そして、上記印刷物に紫外線を照射し、塗膜中の光重合開始剤から発生するラジカルによってモノマー分子とカイラル剤のアクリレートを3次元架橋してポリマー化させ、長方形領域中に透明な円盤状(ただし若干真中が厚い)のドットパターンを、図3の平面図に示すように、各ドットを正方格子点から所定の座標だけ偏移させて2次元配置させた透明シートを作製した。このときのパターンの膜厚は約4μmであり、ドットのサイズは円盤の直径が約100μmであった。また、ドットの間隔は平均約300μmであった。

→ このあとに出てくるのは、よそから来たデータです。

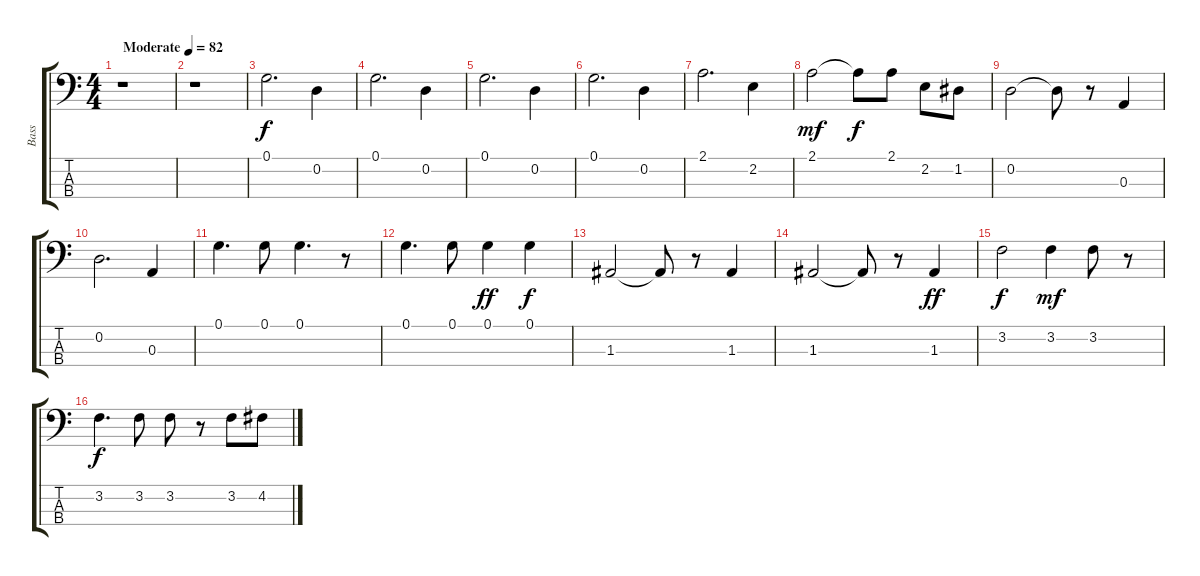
\track ("Bass" "Bass") {instrument fretlessbass}
\staff {score tabs}
\tuning (G2 D2 A1 E1) {hide}
\ts (4 4)
\tempo (82 "Moderate")
\clef f4
\ks c
r.1{dy f instrument fretlessbass} |
r.1 |
0.1.2{d} 0.2.4 |
0.1.2{d} 0.2.4 |
0.1.2{d} 0.2.4 |
0.1.2{d} 0.2.4 |
2.1.2{d} 2.2.4 |
2.1.2{dy mf} 2.1{t}.8{dy f} 2.1.8 2.2.8 1.2.8 |
0.2.2 0.2{t}.8 r.8 0.3.4 |
0.2.2{d} 0.3.4 |
0.1.4{d} 0.1.8 0.1.4{d} r.8 |
0.1.4{d} 0.1.8 0.1.4{dy ff} 0.1.4{dy f} |
1.3.2 1.3{t}.8 r.8 1.3.4 |
1.3.2 1.3{t}.8 r.8 1.3.4{dy ff} |
3.2.2{dy f} 3.2.4{dy mf} 3.2.8 r.8 |
3.2.4{d dy f} 3.2.8 3.2.8 r.8 3.2.8 4.2.8
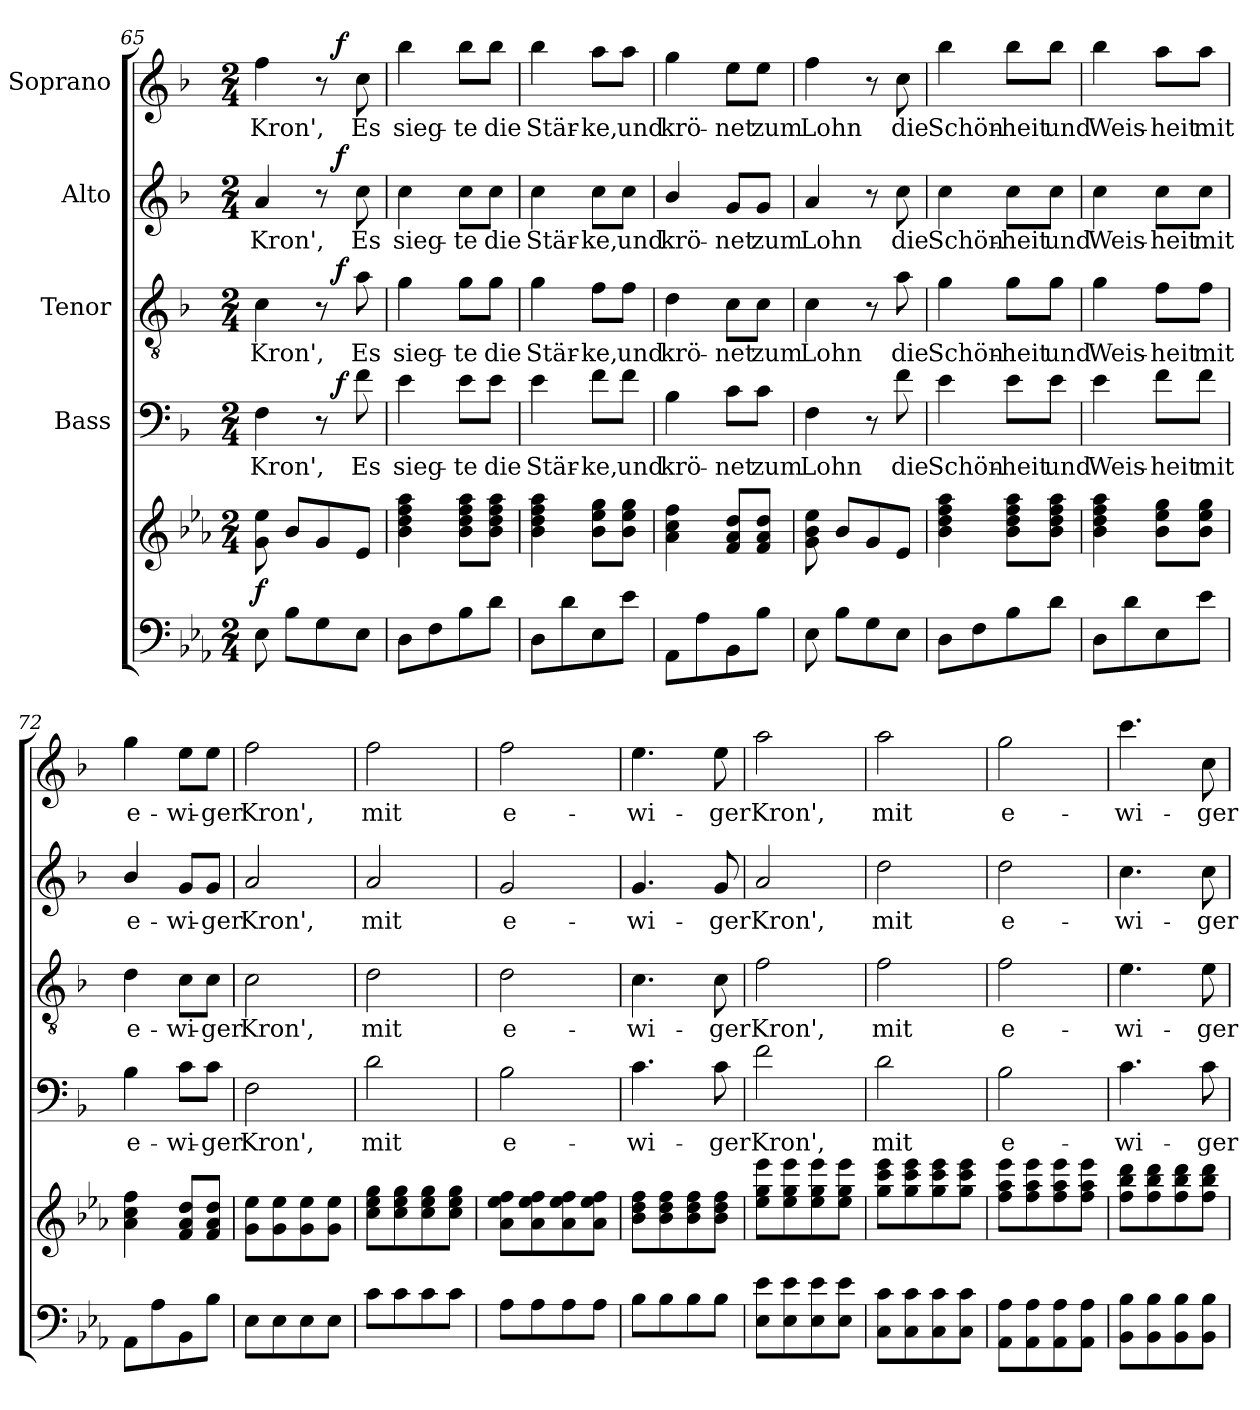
**kern	**kern	**dynam	**kern	**text	**dynam	**kern	**text	**dynam	**kern	**text	**dynam	**kern	**text	**dynam
*part5	*part5	*part5	*part4	*part4	*part4	*part3	*part3	*part3	*part2	*part2	*part2	*part1	*part1	*part1
*staff6	*staff5	*staff5/6	*staff4	*staff4	*staff4	*staff3	*staff3	*staff3	*staff2	*staff2	*staff2	*staff1	*staff1	*staff1
*	*	*	*I"Bass	*	*	*I"Tenor	*	*	*I"Alto	*	*	*I"Soprano	*	*
*clefF4	*clefG2	*	*clefF4	*	*	*clefGv2	*	*	*clefG2	*	*	*clefG2	*	*
*	*	*	*ITrd1c2	*	*	*ITrd1c2	*	*	*ITrd1c2	*	*	*ITrd1c2	*	*
*k[b-e-a-]	*k[b-e-a-]	*	*k[b-e-a-]	*	*	*k[b-e-a-]	*	*	*k[b-e-a-]	*	*	*k[b-e-a-]	*	*
*E-:	*E-:	*	*E-:	*	*	*E-:	*	*	*E-:	*	*	*E-:	*	*
*M2/4	*M2/4	*	*M2/4	*	*	*M2/4	*	*	*M2/4	*	*	*M2/4	*	*
=65	=65	=65	=65	=65	=65	=65	=65	=65	=65	=65	=65	=65	=65	=65
!	!	!LO:DY:b	!	!	!	!	!	!	!	!	!	!	!	!
*	*	*	*^	*	*	*^	*	*	*^	*	*	*^	*	*
8E-\	8g\ 8ee-\	f	4E-\	4ryy	Kron',	.	4B-\	4ryy	Kron',	.	4g/	4ryy	Kron',	.	4ee-\	4ryy	Kron',	.
8B-\L	8b-/L	.	.	.	.	.	.	.	.	.	.	.	.	.	.	.	.	.
8G\	8g/	.	8r	16ryy	.	.	8r	16ryy	.	.	8r	16ryy	.	.	8r	16ryy	.	.
!	!	!	!	!	!	!LO:DY:b	!	!	!	!LO:DY:b	!	!	!	!LO:DY:b	!	!	!	!LO:DY:b
.	.	.	.	8.ryy	.	f	.	8.ryy	.	f	.	8.ryy	.	f	.	8.ryy	.	f
8E-\J	8e-/J	.	8e-\	.	Es	.	8g\	.	Es	.	8b-\	.	Es	.	8b-\	.	Es	.
*	*	*	*v	*v	*	*	*	*	*	*	*v	*v	*	*	*v	*v	*	*
*	*	*	*	*	*	*v	*v	*	*	*	*	*	*	*	*
=66	=66	=66	=66	=66	=66	=66	=66	=66	=66	=66	=66	=66	=66	=66
8D\L	4b-\ 4dd\ 4ff\ 4aa-\	.	4d\	sieg-	.	4f\	sieg-	.	4b-\	sieg-	.	4aa-\	sieg-	.
8F\	.	.	.	.	.	.	.	.	.	.	.	.	.	.
8B-\	8b-\ 8dd\ 8ff\ 8aa-\L	.	8d\L	-te	.	8f\L	-te	.	8b-\L	-te	.	8aa-\L	-te	.
8d\J	8b-\ 8dd\ 8ff\ 8aa-\J	.	8d\J	die	.	8f\J	die	.	8b-\J	die	.	8aa-\J	die	.
=67	=67	=67	=67	=67	=67	=67	=67	=67	=67	=67	=67	=67	=67	=67
8D\L	4b-\ 4dd\ 4ff\ 4aa-\	.	4d\	Stär-	.	4f\	Stär-	.	4b-\	Stär-	.	4aa-\	Stär-	.
8d\	.	.	.	.	.	.	.	.	.	.	.	.	.	.
8E-\	8b-\ 8ee-\ 8gg\L	.	8e-\L	-ke,	.	8e-\L	-ke,	.	8b-\L	-ke,	.	8gg\L	-ke,	.
8e-\J	8b-\ 8ee-\ 8gg\J	.	8e-\J	und	.	8e-\J	und	.	8b-\J	und	.	8gg\J	und	.
=68	=68	=68	=68	=68	=68	=68	=68	=68	=68	=68	=68	=68	=68	=68
8AA-\L	4a-\ 4cc\ 4ff\	.	4A-\	krö-	.	4c\	krö-	.	4a-/	krö-	.	4ff\	krö-	.
8A-\	.	.	.	.	.	.	.	.	.	.	.	.	.	.
8BB-\	8f/ 8a-/ 8dd/L	.	8B-\L	-net	.	8B-\L	-net	.	8f/L	-net	.	8dd\L	-net	.
8B-\J	8f/ 8a-/ 8dd/J	.	8B-\J	zum	.	8B-\J	zum	.	8f/J	zum	.	8dd\J	zum	.
!!LO:PB:g=z
=69	=69	=69	=69	=69	=69	=69	=69	=69	=69	=69	=69	=69	=69	=69
8E-\	8g\ 8b-\ 8ee-\	.	4E-\	Lohn	.	4B-\	Lohn	.	4g/	Lohn	.	4ee-\	Lohn	.
8B-\L	8b-/L	.	.	.	.	.	.	.	.	.	.	.	.	.
8G\	8g/	.	8r	.	.	8r	.	.	8r	.	.	8r	.	.
8E-\J	8e-/J	.	8e-\	die	.	8g\	die	.	8b-\	die	.	8b-\	die	.
=70	=70	=70	=70	=70	=70	=70	=70	=70	=70	=70	=70	=70	=70	=70
8D\L	4b-\ 4dd\ 4ff\ 4aa-\	.	4d\	Schön-	.	4f\	Schön-	.	4b-\	Schön-	.	4aa-\	Schön-	.
8F\	.	.	.	.	.	.	.	.	.	.	.	.	.	.
8B-\	8b-\ 8dd\ 8ff\ 8aa-\L	.	8d\L	-heit	.	8f\L	-heit	.	8b-\L	-heit	.	8aa-\L	-heit	.
8d\J	8b-\ 8dd\ 8ff\ 8aa-\J	.	8d\J	und	.	8f\J	und	.	8b-\J	und	.	8aa-\J	und	.
=71	=71	=71	=71	=71	=71	=71	=71	=71	=71	=71	=71	=71	=71	=71
8D\L	4b-\ 4dd\ 4ff\ 4aa-\	.	4d\	Weis-	.	4f\	Weis-	.	4b-\	Weis-	.	4aa-\	Weis-	.
8d\	.	.	.	.	.	.	.	.	.	.	.	.	.	.
8E-\	8b-\ 8ee-\ 8gg\L	.	8e-\L	-heit	.	8e-\L	-heit	.	8b-\L	-heit	.	8gg\L	-heit	.
8e-\J	8b-\ 8ee-\ 8gg\J	.	8e-\J	mit	.	8e-\J	mit	.	8b-\J	mit	.	8gg\J	mit	.
=72	=72	=72	=72	=72	=72	=72	=72	=72	=72	=72	=72	=72	=72	=72
8AA-\L	4a-\ 4cc\ 4ff\	.	4A-\	e-	.	4c\	e-	.	4a-/	e-	.	4ff\	e-	.
8A-\	.	.	.	.	.	.	.	.	.	.	.	.	.	.
8BB-\	8f/ 8a-/ 8dd/L	.	8B-\L	-wi-	.	8B-\L	-wi-	.	8f/L	-wi-	.	8dd\L	-wi-	.
8B-\J	8f/ 8a-/ 8dd/J	.	8B-\J	-ger	.	8B-\J	-ger	.	8f/J	-ger	.	8dd\J	-ger	.
=73	=73	=73	=73	=73	=73	=73	=73	=73	=73	=73	=73	=73	=73	=73
8E-\L	8g\ 8ee-\L	.	2E-\	Kron',	.	2B-\	Kron',	.	2g/	Kron',	.	2ee-\	Kron',	.
8E-\	8g\ 8ee-\	.	.	.	.	.	.	.	.	.	.	.	.	.
8E-\	8g\ 8ee-\	.	.	.	.	.	.	.	.	.	.	.	.	.
8E-\J	8g\ 8ee-\J	.	.	.	.	.	.	.	.	.	.	.	.	.
=74	=74	=74	=74	=74	=74	=74	=74	=74	=74	=74	=74	=74	=74	=74
8c\L	8cc\ 8ee-\ 8gg\L	.	2c\	mit	.	2c\	mit	.	2g/	mit	.	2ee-\	mit	.
8c\	8cc\ 8ee-\ 8gg\	.	.	.	.	.	.	.	.	.	.	.	.	.
8c\	8cc\ 8ee-\ 8gg\	.	.	.	.	.	.	.	.	.	.	.	.	.
8c\J	8cc\ 8ee-\ 8gg\J	.	.	.	.	.	.	.	.	.	.	.	.	.
=75	=75	=75	=75	=75	=75	=75	=75	=75	=75	=75	=75	=75	=75	=75
8A-\L	8a-\ 8ee-\ 8ff\L	.	2A-\	e-	.	2c\	e-	.	2f/	e-	.	2ee-\	e-	.
8A-\	8a-\ 8ee-\ 8ff\	.	.	.	.	.	.	.	.	.	.	.	.	.
8A-\	8a-\ 8ee-\ 8ff\	.	.	.	.	.	.	.	.	.	.	.	.	.
8A-\J	8a-\ 8ee-\ 8ff\J	.	.	.	.	.	.	.	.	.	.	.	.	.
=76	=76	=76	=76	=76	=76	=76	=76	=76	=76	=76	=76	=76	=76	=76
8B-\L	8b-\ 8dd\ 8ff\L	.	4.B-\	-wi-	.	4.B-\	-wi-	.	4.f/	-wi-	.	4.dd\	-wi-	.
8B-\	8b-\ 8dd\ 8ff\	.	.	.	.	.	.	.	.	.	.	.	.	.
8B-\	8b-\ 8dd\ 8ff\	.	.	.	.	.	.	.	.	.	.	.	.	.
8B-\J	8b-\ 8dd\ 8ff\J	.	8B-\	-ger	.	8B-\	-ger	.	8f/	-ger	.	8dd\	-ger	.
!!LO:LB:g=z
=77	=77	=77	=77	=77	=77	=77	=77	=77	=77	=77	=77	=77	=77	=77
8E-\ 8e-\L	8ee-\ 8gg\ 8eee-\L	.	2e-\	Kron',	.	2e-\	Kron',	.	2g/	Kron',	.	2gg\	Kron',	.
8E-\ 8e-\	8ee-\ 8gg\ 8eee-\	.	.	.	.	.	.	.	.	.	.	.	.	.
8E-\ 8e-\	8ee-\ 8gg\ 8eee-\	.	.	.	.	.	.	.	.	.	.	.	.	.
8E-\ 8e-\J	8ee-\ 8gg\ 8eee-\J	.	.	.	.	.	.	.	.	.	.	.	.	.
=78	=78	=78	=78	=78	=78	=78	=78	=78	=78	=78	=78	=78	=78	=78
8C\ 8c\L	8gg\ 8ccc\ 8eee-\L	.	2c\	mit	.	2e-\	mit	.	2cc\	mit	.	2gg\	mit	.
8C\ 8c\	8gg\ 8ccc\ 8eee-\	.	.	.	.	.	.	.	.	.	.	.	.	.
8C\ 8c\	8gg\ 8ccc\ 8eee-\	.	.	.	.	.	.	.	.	.	.	.	.	.
8C\ 8c\J	8gg\ 8ccc\ 8eee-\J	.	.	.	.	.	.	.	.	.	.	.	.	.
=79	=79	=79	=79	=79	=79	=79	=79	=79	=79	=79	=79	=79	=79	=79
8AA-\ 8A-\L	8ff\ 8aa-\ 8eee-\L	.	2A-\	e-	.	2e-\	e-	.	2cc\	e-	.	2ff\	e-	.
8AA-\ 8A-\	8ff\ 8aa-\ 8eee-\	.	.	.	.	.	.	.	.	.	.	.	.	.
8AA-\ 8A-\	8ff\ 8aa-\ 8eee-\	.	.	.	.	.	.	.	.	.	.	.	.	.
8AA-\ 8A-\J	8ff\ 8aa-\ 8eee-\J	.	.	.	.	.	.	.	.	.	.	.	.	.
=80	=80	=80	=80	=80	=80	=80	=80	=80	=80	=80	=80	=80	=80	=80
8BB-\ 8B-\L	8ff\ 8bb-\ 8ddd\L	.	4.B-\	-wi-	.	4.d\	-wi-	.	4.b-\	-wi-	.	4.bb-\	-wi-	.
8BB-\ 8B-\	8ff\ 8bb-\ 8ddd\	.	.	.	.	.	.	.	.	.	.	.	.	.
8BB-\ 8B-\	8ff\ 8bb-\ 8ddd\	.	.	.	.	.	.	.	.	.	.	.	.	.
8BB-\ 8B-\J	8ff\ 8bb-\ 8ddd\J	.	8B-\	-ger	.	8d\	-ger	.	8b-\	-ger	.	8b-\	-ger	.
=	=	=	=	=	=	=	=	=	=	=	=	=	=	=
*-	*-	*-	*-	*-	*-	*-	*-	*-	*-	*-	*-	*-	*-	*-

尚、印刷したドットパターンは、先ず印刷面の側から見た際に提供される座標情報の座標系(右手系/左手系)がディスプレイ装置の画像表示面を入力端末側から見た座標系(右手系/左手系)と同じになるように設計し、更にそれをそのまま鏡像にしたパターンとした。
(3)粘着層形成用塗工液の調製
粘着層形成用塗工液は、アクリル系樹脂の粘着剤(綜研化学製、SKダイン2094:固形分25.0%、溶媒は酢酸エチルとメチルエチルケトン)を200質量部に対して、架橋剤(綜研化学製、E−5XM)を0.5質量部、希釈溶剤(トルエン/メチルエチルケトン/シクロヘキサノン=6/6/1、質量比)を60質量部の割合で配合して調製した。
実施例1で作製した赤外線反射パターン透明シートのパターン印刷面に対し、上記(3)にて調製した粘着層形成用塗工液をテーブルコーターで塗布、乾燥させ、粘着層を形成した。粘着層の質量は約28g/m2であった。粘着層を一時保護する為に、粘着層面に対し離型シート(帝人デュポン製、ピューレックスA31、厚さ38μm)を貼りあわせ、粘着層付き赤外線反射パターン透明シートを作成した。

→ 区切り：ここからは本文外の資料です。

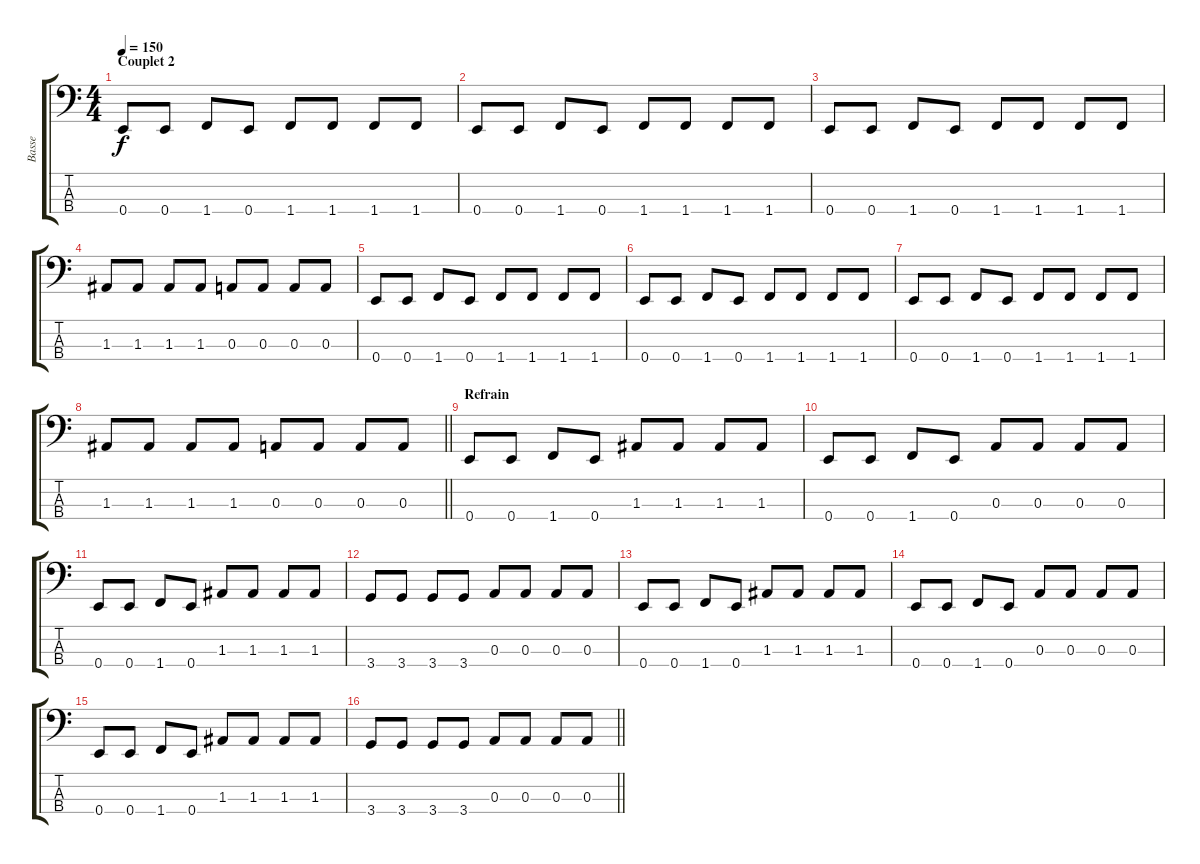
\track ("Basse" "Basse") {instrument electricbassfinger}
\staff {score tabs}
\tuning (G2 D2 A1 E1) {hide}
\ts (4 4)
\section ("" "Couplet 2")
\tempo 150
\clef f4
\ks c
0.4.8{dy f} 0.4.8 1.4.8 0.4.8 1.4.8 1.4.8 1.4.8 1.4.8 |
0.4.8 0.4.8 1.4.8 0.4.8 1.4.8 1.4.8 1.4.8 1.4.8 |
0.4.8 0.4.8 1.4.8 0.4.8 1.4.8 1.4.8 1.4.8 1.4.8 |
1.3.8 1.3.8 1.3.8 1.3.8 0.3.8 0.3.8 0.3.8 0.3.8 |
0.4.8 0.4.8 1.4.8 0.4.8 1.4.8 1.4.8 1.4.8 1.4.8 |
0.4.8 0.4.8 1.4.8 0.4.8 1.4.8 1.4.8 1.4.8 1.4.8 |
0.4.8 0.4.8 1.4.8 0.4.8 1.4.8 1.4.8 1.4.8 1.4.8 |
\barLineRight lightlight
1.3.8 1.3.8 1.3.8 1.3.8 0.3.8 0.3.8 0.3.8 0.3.8 |
\section ("" "Refrain")
0.4.8 0.4.8 1.4.8 0.4.8 1.3.8 1.3.8 1.3.8 1.3.8 |
0.4.8 0.4.8 1.4.8 0.4.8 0.3.8 0.3.8 0.3.8 0.3.8 |
0.4.8 0.4.8 1.4.8 0.4.8 1.3.8 1.3.8 1.3.8 1.3.8 |
3.4.8 3.4.8 3.4.8 3.4.8 0.3.8 0.3.8 0.3.8 0.3.8 |
0.4.8 0.4.8 1.4.8 0.4.8 1.3.8 1.3.8 1.3.8 1.3.8 |
0.4.8 0.4.8 1.4.8 0.4.8 0.3.8 0.3.8 0.3.8 0.3.8 |
0.4.8 0.4.8 1.4.8 0.4.8 1.3.8 1.3.8 1.3.8 1.3.8 |
\barLineRight lightlight
3.4.8 3.4.8 3.4.8 3.4.8 0.3.8 0.3.8 0.3.8 0.3.8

この粘着層付き透明シートを所定の大きさの矩形にカットした後、離型シートをはがし、液晶ディスプレイの画像表示面に貼り付けた。このときドットパターン印刷面(粘着層側)は液晶ディスプレイの画像表示面に対向している。この、ディスプレイ前面に貼付された赤外線反射パターン透明シートの表面(パターン印刷面の裏面)に対し、赤外線を照射してその反射光を画像として検知するペン型センサーで読み取ったところ、赤外線反射ドットによる反射パターンを検知することができた。また、この透明シートを、画像を表示中の液晶ディスプレイの前面に重ねたところ、モアレはほとんど見えなかった。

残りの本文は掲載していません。